According to producer Deeley, orchestrated lobbying against The Deer Hunter was led by Warren Beatty, whose own picture Heaven Can Wait had multiple nominations. Beatty also used ex-girlfriends in his campaign: Julie Christie, serving on the jury at the Berlin Film Festival where Deer Hunter was screened, had joined the walkout of the film by the Russian jury members. Jane Fonda also criticized The Deer Hunter in public. Deeley suggested that her criticisms partly stemmed from the competition between her film Coming Home vying with The Deer Hunter for Best Picture. According to Deeley, he planted a friend of his in the Oscar press area behind the stage to ask Fonda if she had seen The Deer Hunter. Fonda replied she had not seen the film, and to this day she still has not.

As the Oscars drew near, the backlash against The Deer Hunter gathered strength. When the limos pulled up to the Dorothy Chandler Pavilion on April 9, 1979, they were met by demonstrators, mostly from the Los Angeles chapter of Vietnam Veterans Against the War.
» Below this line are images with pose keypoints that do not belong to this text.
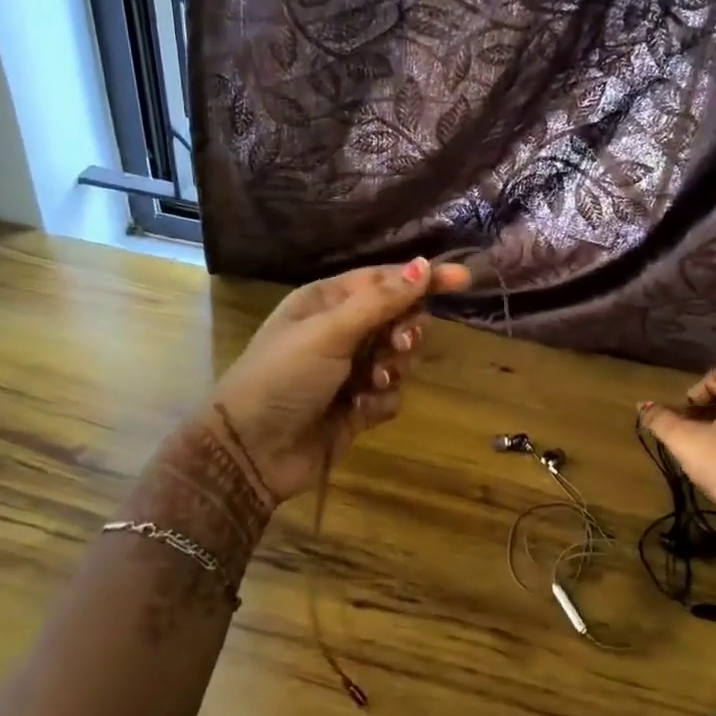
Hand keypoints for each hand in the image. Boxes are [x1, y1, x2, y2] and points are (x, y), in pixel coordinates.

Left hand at [208, 257, 470, 501]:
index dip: (424, 279)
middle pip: (399, 318)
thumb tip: (424, 265)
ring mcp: (350, 370)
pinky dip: (381, 400)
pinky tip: (359, 410)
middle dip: (406, 331)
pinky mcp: (358, 406)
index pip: (386, 280)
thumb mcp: (330, 331)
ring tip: (372, 381)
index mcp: (328, 301)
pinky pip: (391, 394)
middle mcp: (341, 331)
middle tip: (399, 345)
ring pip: (400, 358)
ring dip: (393, 368)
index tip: (464, 280)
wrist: (252, 450)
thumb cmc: (284, 376)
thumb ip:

The demonstrators waved placards covered with slogans that read "No Oscars for racism" and "The Deer Hunter a bloody lie" and thrust pamphlets berating Deer Hunter into long lines of limousine windows. Washburn, nominated for Best Original Screenplay, claims his limousine was pelted with stones. According to Variety, "Police and The Deer Hunter protesters clashed in a brief but bloody battle that resulted in 13 arrests."

De Niro was so anxious that he did not attend the Oscars ceremony. He asked the Academy to sit out the show backstage, but when the Academy refused, De Niro stayed home in New York. Producer Deeley made a deal with fellow producer David Puttnam, whose film Midnight Express was nominated, that each would take $500 to the ceremony so if one of them won, the winner would give the loser the $500 to "drown his sorrows in style."

51st Academy Awards

The Deer Hunter won five Oscars at the 51st Academy Awards in 1979:

  • Best Picture (John Wayne's final public appearance was to present the award).
  • Best Director (Michael Cimino)
  • Best Actor in a Supporting Role (Christopher Walken)
  • Best Film Editing
  • Best Sound (Richard Portman, William McCaughey, Aaron Rochin, Darin Knight).

In addition, the film was nominated in four other categories:

  • Best Actor in a Leading Role (Robert De Niro)
  • Best Actress in a Supporting Role (Meryl Streep)
  • Best Cinematography (Vilmos Zsigmond)
  • Best Writing, Screenplay Written Directly for the Screen (Michael Cimino, Deric Washburn, Louis Garfinkle and Quinn Redeker).

Golden Globes

  • Cimino won the film's only Golden Globe for Best Director.

Other nominations the film included Best Motion Picture - Drama, De Niro for Best Motion Picture Actor - Drama, Walken for Best Motion Picture Actor in a Supporting Role, Streep for Best Motion Picture Actress in a Supporting Role, and Washburn for Best Screenplay - Motion Picture.